__PROMPT__.
Recast every line of the records below as a Markdown table with the columns "No." and "Text line". Number each non-blank line in order and omit the blank lines.

[DATA EXCERPTS Boundary: Start]

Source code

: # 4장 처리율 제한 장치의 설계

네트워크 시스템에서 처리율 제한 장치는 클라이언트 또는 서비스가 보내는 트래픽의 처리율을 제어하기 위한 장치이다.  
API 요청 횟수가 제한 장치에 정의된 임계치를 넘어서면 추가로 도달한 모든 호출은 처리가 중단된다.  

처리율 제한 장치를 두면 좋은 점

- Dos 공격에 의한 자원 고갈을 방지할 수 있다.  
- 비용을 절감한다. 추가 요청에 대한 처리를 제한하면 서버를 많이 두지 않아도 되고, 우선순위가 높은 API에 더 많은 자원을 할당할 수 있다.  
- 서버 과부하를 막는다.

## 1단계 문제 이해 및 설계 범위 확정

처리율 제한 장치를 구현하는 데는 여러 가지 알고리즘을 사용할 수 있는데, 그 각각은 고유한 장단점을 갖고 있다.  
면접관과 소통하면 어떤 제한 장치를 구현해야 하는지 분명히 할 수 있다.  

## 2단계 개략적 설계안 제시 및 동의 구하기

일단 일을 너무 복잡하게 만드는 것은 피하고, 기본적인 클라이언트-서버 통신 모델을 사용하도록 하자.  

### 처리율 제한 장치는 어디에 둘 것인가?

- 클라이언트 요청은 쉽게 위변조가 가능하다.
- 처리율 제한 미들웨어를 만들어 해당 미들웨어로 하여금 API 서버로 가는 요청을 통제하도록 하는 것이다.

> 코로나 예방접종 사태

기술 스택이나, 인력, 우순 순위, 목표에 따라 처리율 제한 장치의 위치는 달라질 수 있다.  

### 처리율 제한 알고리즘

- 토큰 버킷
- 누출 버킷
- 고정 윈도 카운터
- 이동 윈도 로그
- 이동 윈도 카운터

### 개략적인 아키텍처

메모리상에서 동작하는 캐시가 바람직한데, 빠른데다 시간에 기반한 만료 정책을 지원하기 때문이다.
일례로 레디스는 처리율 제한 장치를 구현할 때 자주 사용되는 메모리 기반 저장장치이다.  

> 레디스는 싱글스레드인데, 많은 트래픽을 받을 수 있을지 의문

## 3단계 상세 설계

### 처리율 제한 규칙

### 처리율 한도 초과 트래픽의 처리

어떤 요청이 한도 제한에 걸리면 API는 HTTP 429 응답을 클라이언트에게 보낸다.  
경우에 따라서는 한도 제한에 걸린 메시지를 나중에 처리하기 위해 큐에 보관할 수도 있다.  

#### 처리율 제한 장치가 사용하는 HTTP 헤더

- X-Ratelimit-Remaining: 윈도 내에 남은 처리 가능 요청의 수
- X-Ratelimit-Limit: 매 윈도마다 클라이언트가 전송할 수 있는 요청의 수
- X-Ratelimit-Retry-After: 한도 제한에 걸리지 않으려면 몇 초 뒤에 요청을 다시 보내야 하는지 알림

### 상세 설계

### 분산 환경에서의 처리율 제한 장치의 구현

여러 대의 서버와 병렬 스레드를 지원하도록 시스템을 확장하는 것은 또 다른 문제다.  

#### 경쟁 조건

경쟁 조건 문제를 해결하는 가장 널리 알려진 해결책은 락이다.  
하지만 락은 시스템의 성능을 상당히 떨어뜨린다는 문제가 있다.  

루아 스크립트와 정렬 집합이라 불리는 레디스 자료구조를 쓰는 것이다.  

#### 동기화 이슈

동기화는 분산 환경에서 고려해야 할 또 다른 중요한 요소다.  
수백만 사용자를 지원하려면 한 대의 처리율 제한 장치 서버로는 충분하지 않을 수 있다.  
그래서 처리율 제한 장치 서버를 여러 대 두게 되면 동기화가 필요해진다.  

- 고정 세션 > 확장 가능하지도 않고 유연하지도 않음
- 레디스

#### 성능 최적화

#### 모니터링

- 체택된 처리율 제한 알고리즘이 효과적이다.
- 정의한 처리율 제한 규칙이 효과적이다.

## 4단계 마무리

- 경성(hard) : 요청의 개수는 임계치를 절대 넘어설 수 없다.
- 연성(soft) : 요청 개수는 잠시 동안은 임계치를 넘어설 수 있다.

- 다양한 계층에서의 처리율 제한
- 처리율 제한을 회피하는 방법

[DATA EXCERPTS Boundary: End]

__WRITTEN SOLUTION__.
| No. | Text line |
|---|---|
| 1 | Source code |
| 2 | : # 4장 처리율 제한 장치의 설계 |
| 3 | 네트워크 시스템에서 처리율 제한 장치는 클라이언트 또는 서비스가 보내는 트래픽의 처리율을 제어하기 위한 장치이다.   |
| 4 | API 요청 횟수가 제한 장치에 정의된 임계치를 넘어서면 추가로 도달한 모든 호출은 처리가 중단된다.   |
| 5 | 처리율 제한 장치를 두면 좋은 점 |
| 6 | - Dos 공격에 의한 자원 고갈을 방지할 수 있다.   |
| 7 | - 비용을 절감한다. 추가 요청에 대한 처리를 제한하면 서버를 많이 두지 않아도 되고, 우선순위가 높은 API에 더 많은 자원을 할당할 수 있다.   |
| 8 | - 서버 과부하를 막는다. |
| 9 | ## 1단계 문제 이해 및 설계 범위 확정 |
| 10 | 처리율 제한 장치를 구현하는 데는 여러 가지 알고리즘을 사용할 수 있는데, 그 각각은 고유한 장단점을 갖고 있다.   |
| 11 | 면접관과 소통하면 어떤 제한 장치를 구현해야 하는지 분명히 할 수 있다.   |
| 12 | ## 2단계 개략적 설계안 제시 및 동의 구하기 |
| 13 | 일단 일을 너무 복잡하게 만드는 것은 피하고, 기본적인 클라이언트-서버 통신 모델을 사용하도록 하자.   |
| 14 | ### 처리율 제한 장치는 어디에 둘 것인가? |
| 15 | - 클라이언트 요청은 쉽게 위변조가 가능하다. |
| 16 | - 처리율 제한 미들웨어를 만들어 해당 미들웨어로 하여금 API 서버로 가는 요청을 통제하도록 하는 것이다. |
| 17 | > 코로나 예방접종 사태 |
| 18 | 기술 스택이나, 인력, 우순 순위, 목표에 따라 처리율 제한 장치의 위치는 달라질 수 있다.   |
| 19 | ### 처리율 제한 알고리즘 |
| 20 | - 토큰 버킷 |
| 21 | - 누출 버킷 |
| 22 | - 고정 윈도 카운터 |
| 23 | - 이동 윈도 로그 |
| 24 | - 이동 윈도 카운터 |
| 25 | ### 개략적인 아키텍처 |
| 26 | 메모리상에서 동작하는 캐시가 바람직한데, 빠른데다 시간에 기반한 만료 정책을 지원하기 때문이다. |
| 27 | 일례로 레디스는 처리율 제한 장치를 구현할 때 자주 사용되는 메모리 기반 저장장치이다.   |
| 28 | > 레디스는 싱글스레드인데, 많은 트래픽을 받을 수 있을지 의문 |
| 29 | ## 3단계 상세 설계 |
| 30 | ### 처리율 제한 규칙 |
| 31 | ### 처리율 한도 초과 트래픽의 처리 |
| 32 | 어떤 요청이 한도 제한에 걸리면 API는 HTTP 429 응답을 클라이언트에게 보낸다.   |
| 33 | 경우에 따라서는 한도 제한에 걸린 메시지를 나중에 처리하기 위해 큐에 보관할 수도 있다.   |
| 34 | #### 처리율 제한 장치가 사용하는 HTTP 헤더 |
| 35 | - X-Ratelimit-Remaining: 윈도 내에 남은 처리 가능 요청의 수 |
| 36 | - X-Ratelimit-Limit: 매 윈도마다 클라이언트가 전송할 수 있는 요청의 수 |
| 37 | - X-Ratelimit-Retry-After: 한도 제한에 걸리지 않으려면 몇 초 뒤에 요청을 다시 보내야 하는지 알림 |
| 38 | ### 상세 설계 |
| 39 | ### 분산 환경에서의 처리율 제한 장치의 구현 |
| 40 | 여러 대의 서버와 병렬 스레드를 지원하도록 시스템을 확장하는 것은 또 다른 문제다.   |
| 41 | #### 경쟁 조건 |
| 42 | 경쟁 조건 문제를 해결하는 가장 널리 알려진 해결책은 락이다.   |
| 43 | 하지만 락은 시스템의 성능을 상당히 떨어뜨린다는 문제가 있다.   |
| 44 | 루아 스크립트와 정렬 집합이라 불리는 레디스 자료구조를 쓰는 것이다.   |
| 45 | #### 동기화 이슈 |
| 46 | 동기화는 분산 환경에서 고려해야 할 또 다른 중요한 요소다.   |
| 47 | 수백만 사용자를 지원하려면 한 대의 처리율 제한 장치 서버로는 충분하지 않을 수 있다.   |
| 48 | 그래서 처리율 제한 장치 서버를 여러 대 두게 되면 동기화가 필요해진다.   |
| 49 | - 고정 세션 > 확장 가능하지도 않고 유연하지도 않음 |
| 50 | - 레디스 |
| 51 | #### 성능 최적화 |
| 52 | #### 모니터링 |
| 53 | - 체택된 처리율 제한 알고리즘이 효과적이다. |
| 54 | - 정의한 처리율 제한 규칙이 효과적이다. |
| 55 | ## 4단계 마무리 |
| 56 | - 경성(hard) : 요청의 개수는 임계치를 절대 넘어설 수 없다. |
| 57 | - 연성(soft) : 요청 개수는 잠시 동안은 임계치를 넘어설 수 있다. |
| 58 | - 다양한 계층에서의 처리율 제한 |
| 59 | - 처리율 제한을 회피하는 방법 |